# [WORK TASK]
Answer with only the number of lines below where "BlockchainService" appears.

# [INPUT DATA]
....

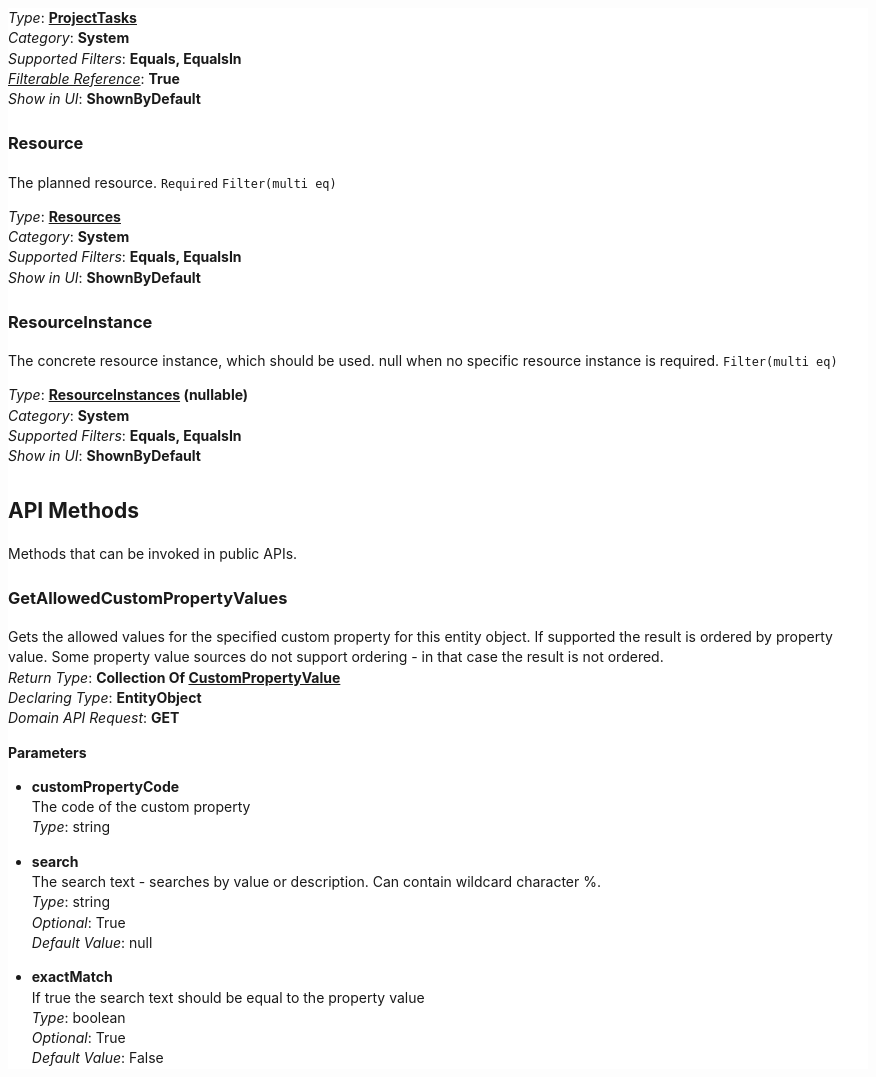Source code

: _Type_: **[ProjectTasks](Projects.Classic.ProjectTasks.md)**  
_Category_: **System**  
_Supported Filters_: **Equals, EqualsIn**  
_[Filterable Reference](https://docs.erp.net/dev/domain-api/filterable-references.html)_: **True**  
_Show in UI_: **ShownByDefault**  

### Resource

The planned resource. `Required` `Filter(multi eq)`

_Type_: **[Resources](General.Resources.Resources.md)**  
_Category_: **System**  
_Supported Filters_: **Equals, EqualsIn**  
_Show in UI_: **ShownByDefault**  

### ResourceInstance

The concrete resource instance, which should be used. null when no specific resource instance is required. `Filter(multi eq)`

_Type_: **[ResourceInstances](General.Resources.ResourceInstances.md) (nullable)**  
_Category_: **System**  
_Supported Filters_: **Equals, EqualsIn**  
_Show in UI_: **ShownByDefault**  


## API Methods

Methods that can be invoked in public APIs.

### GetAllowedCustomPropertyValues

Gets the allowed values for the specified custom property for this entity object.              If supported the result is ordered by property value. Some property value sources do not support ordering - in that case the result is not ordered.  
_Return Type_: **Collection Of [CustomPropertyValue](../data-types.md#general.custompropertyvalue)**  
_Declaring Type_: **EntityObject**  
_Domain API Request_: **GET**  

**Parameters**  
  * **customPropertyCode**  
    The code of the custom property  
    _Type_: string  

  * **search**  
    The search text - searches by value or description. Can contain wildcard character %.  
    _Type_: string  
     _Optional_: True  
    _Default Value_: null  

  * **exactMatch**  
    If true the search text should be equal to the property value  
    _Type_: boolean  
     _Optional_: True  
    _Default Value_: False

....

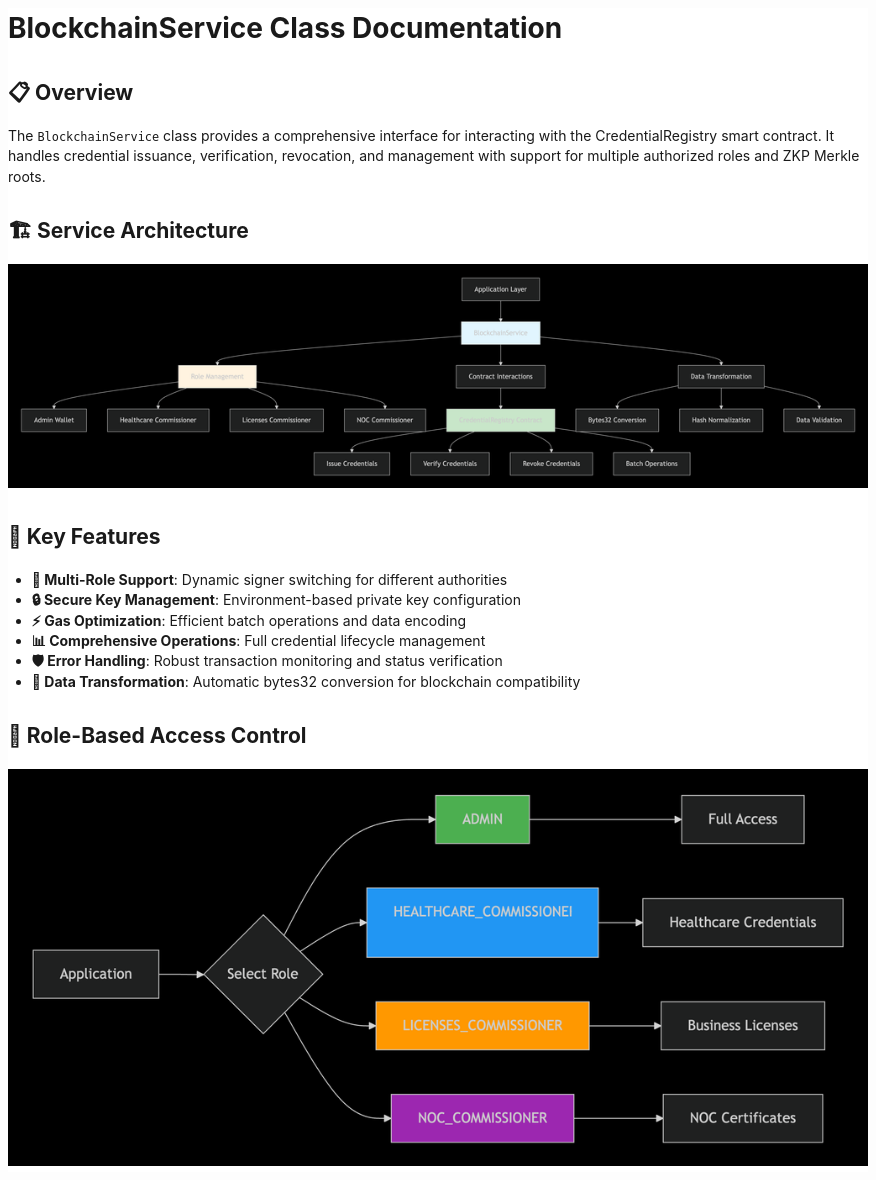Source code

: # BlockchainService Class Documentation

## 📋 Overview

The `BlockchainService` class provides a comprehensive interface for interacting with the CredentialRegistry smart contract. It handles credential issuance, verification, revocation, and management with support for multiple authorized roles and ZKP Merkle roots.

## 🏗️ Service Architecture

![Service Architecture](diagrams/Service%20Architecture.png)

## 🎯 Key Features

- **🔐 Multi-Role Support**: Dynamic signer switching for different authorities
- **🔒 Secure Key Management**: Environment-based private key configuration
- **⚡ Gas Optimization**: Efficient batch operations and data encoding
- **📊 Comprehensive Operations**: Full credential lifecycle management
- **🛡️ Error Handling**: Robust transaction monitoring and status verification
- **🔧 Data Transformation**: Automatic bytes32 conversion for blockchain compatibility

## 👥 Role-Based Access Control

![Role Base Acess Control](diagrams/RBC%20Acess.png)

....

# [TASK ANSWER]
2